Forget using the travesty of the MS workaround of std.core. Importing that is as troublesome as precompiled headers in my experience. Just change the C++ stdlib includes to import and you're good to go.

My projects are usually smallish so any promised advantage modules were supposed to have about being speedier than includes is kinda hard to document. The lengthiest compile time for a single project I can remember was about 45 seconds. Compile times using modules seems to be marginally quicker.

Converting a pre-existing include headers project is either:

1. as simple as changing a couple of keywords in the file. If it's a header change the file extension. If it's a source file that accompanies the header change how it is compiles to an internal partition.

2. If the files are code interlocked, one needs another to work, converting to modules can be more time consuming vs. the benefits of using modules. At least that has been my limited experience of trying to convert a pre-modules project to modules.
did you try the derp move of deleting the pch files and letting it rebuild them from scratch? takes a long time, but if they are corrupted, its over. I work on a big project as well and when those go bad (they do in 2019, frequently enough) or the PDB goes bad there is nothing for it but sitting out a longer compile.
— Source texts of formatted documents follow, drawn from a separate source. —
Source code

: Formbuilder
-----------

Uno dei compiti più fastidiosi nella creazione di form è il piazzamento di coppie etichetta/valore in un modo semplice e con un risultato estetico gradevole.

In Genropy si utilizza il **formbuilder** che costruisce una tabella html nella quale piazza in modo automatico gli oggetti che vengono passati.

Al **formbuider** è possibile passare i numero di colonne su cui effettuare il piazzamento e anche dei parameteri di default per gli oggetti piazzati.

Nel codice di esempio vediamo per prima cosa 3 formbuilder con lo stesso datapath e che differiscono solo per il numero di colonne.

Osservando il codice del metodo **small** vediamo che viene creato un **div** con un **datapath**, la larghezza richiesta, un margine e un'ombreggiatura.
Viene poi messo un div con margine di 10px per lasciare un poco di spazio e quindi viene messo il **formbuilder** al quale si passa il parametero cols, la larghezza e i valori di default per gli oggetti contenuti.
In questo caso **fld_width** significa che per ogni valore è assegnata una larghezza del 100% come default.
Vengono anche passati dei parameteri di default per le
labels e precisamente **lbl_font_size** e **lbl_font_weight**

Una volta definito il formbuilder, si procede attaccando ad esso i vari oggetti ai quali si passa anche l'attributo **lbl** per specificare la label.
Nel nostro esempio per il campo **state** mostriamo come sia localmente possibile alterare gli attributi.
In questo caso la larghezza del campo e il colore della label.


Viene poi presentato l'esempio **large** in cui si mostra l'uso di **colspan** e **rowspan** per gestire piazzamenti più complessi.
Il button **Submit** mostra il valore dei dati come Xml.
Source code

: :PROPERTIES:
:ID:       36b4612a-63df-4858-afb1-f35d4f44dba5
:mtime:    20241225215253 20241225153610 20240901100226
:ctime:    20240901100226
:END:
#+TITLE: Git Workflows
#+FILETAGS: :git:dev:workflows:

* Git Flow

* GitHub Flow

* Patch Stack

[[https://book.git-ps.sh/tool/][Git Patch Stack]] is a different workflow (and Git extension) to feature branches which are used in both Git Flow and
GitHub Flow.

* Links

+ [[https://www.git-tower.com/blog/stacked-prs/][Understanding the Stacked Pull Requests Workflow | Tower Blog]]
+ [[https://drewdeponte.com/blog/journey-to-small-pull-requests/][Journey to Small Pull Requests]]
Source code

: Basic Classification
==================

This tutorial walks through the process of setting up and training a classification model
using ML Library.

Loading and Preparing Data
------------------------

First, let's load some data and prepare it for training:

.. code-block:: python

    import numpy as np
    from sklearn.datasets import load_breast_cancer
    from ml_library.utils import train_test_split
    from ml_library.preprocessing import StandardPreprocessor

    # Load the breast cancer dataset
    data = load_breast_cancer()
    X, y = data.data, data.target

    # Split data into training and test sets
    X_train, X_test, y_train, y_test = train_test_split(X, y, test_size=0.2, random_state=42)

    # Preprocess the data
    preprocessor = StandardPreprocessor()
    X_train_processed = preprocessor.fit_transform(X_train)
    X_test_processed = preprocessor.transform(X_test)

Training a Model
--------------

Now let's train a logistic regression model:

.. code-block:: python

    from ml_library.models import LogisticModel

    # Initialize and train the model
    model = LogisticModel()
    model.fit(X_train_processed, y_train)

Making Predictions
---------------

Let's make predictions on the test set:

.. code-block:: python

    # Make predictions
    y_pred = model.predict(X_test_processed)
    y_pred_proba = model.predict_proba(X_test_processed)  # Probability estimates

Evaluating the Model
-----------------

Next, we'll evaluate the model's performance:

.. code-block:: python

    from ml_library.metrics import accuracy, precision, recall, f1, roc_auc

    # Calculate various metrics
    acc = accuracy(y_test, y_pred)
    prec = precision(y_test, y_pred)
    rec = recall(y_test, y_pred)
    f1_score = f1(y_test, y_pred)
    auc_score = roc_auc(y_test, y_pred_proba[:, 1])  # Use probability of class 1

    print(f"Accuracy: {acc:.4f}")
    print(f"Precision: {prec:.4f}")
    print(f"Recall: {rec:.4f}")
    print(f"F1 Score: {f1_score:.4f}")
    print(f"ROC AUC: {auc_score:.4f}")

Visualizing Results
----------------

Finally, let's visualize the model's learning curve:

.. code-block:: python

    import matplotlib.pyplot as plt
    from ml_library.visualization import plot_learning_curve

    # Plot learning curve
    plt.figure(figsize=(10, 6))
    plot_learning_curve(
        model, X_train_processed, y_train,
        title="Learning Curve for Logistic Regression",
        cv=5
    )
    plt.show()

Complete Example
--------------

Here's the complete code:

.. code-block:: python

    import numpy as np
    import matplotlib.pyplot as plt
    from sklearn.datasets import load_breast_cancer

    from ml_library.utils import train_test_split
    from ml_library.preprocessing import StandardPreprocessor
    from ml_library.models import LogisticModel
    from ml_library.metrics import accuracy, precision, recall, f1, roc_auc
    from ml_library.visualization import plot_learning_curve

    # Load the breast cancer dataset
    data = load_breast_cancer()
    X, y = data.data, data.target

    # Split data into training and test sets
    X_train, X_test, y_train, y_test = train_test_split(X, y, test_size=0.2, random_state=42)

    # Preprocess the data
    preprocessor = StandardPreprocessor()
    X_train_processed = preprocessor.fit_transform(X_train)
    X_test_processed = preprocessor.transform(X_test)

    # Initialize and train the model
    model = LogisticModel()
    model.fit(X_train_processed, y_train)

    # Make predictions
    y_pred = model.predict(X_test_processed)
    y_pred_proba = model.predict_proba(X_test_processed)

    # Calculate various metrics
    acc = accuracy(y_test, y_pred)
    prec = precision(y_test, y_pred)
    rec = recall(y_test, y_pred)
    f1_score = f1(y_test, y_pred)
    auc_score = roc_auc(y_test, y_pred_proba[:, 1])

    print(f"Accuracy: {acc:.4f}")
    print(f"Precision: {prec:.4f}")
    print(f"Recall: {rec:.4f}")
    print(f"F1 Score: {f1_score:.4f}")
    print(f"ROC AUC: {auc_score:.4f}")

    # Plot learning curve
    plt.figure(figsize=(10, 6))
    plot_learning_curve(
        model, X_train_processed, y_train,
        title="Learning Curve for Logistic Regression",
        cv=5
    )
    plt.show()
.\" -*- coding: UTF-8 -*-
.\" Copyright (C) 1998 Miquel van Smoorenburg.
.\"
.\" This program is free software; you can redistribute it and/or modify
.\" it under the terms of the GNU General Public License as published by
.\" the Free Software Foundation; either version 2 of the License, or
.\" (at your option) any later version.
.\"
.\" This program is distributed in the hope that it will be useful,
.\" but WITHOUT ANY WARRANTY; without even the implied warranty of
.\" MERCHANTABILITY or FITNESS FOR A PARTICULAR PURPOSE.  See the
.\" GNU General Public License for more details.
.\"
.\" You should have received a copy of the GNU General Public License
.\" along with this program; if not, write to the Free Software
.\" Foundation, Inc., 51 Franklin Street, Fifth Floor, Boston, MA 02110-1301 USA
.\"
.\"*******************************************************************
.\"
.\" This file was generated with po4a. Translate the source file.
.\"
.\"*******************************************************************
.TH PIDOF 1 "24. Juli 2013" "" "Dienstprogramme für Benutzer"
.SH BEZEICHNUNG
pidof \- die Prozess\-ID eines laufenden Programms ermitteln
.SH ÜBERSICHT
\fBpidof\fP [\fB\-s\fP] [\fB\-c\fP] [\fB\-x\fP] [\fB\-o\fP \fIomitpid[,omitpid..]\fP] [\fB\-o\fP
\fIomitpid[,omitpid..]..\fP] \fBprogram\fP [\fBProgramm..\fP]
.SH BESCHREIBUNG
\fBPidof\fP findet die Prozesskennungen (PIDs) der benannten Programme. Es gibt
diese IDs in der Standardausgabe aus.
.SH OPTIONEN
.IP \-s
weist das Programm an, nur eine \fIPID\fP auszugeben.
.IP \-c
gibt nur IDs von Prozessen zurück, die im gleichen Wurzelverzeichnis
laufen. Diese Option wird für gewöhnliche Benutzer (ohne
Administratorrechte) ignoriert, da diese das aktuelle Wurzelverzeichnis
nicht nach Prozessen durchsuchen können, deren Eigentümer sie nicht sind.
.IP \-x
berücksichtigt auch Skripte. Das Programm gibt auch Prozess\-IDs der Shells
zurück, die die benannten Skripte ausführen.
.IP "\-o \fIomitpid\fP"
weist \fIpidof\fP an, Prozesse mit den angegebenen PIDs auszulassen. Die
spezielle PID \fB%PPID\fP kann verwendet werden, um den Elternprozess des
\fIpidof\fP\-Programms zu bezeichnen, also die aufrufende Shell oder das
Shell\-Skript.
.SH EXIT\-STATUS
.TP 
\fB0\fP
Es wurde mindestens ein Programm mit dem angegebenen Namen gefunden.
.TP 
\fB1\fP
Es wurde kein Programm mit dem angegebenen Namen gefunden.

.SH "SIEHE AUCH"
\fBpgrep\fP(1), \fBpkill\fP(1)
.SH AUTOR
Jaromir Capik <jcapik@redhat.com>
All the way back to visual studio 5.0 (I started on 1.0, but that was another story, 5.0 is where I started working with it daily and in depth) the rule of the day was to turn PCH off right away on new projects. It has never worked right, and this is going on 25+ years of having it. Edit-continue PDB is also high risk of failing. Good ideas that sorta work but never quite got a full debugging.

you can try to get it working. One of the failure points is when the files get too big, though. Breaking the code into many small projects that work together to produce a bigger project is a big help.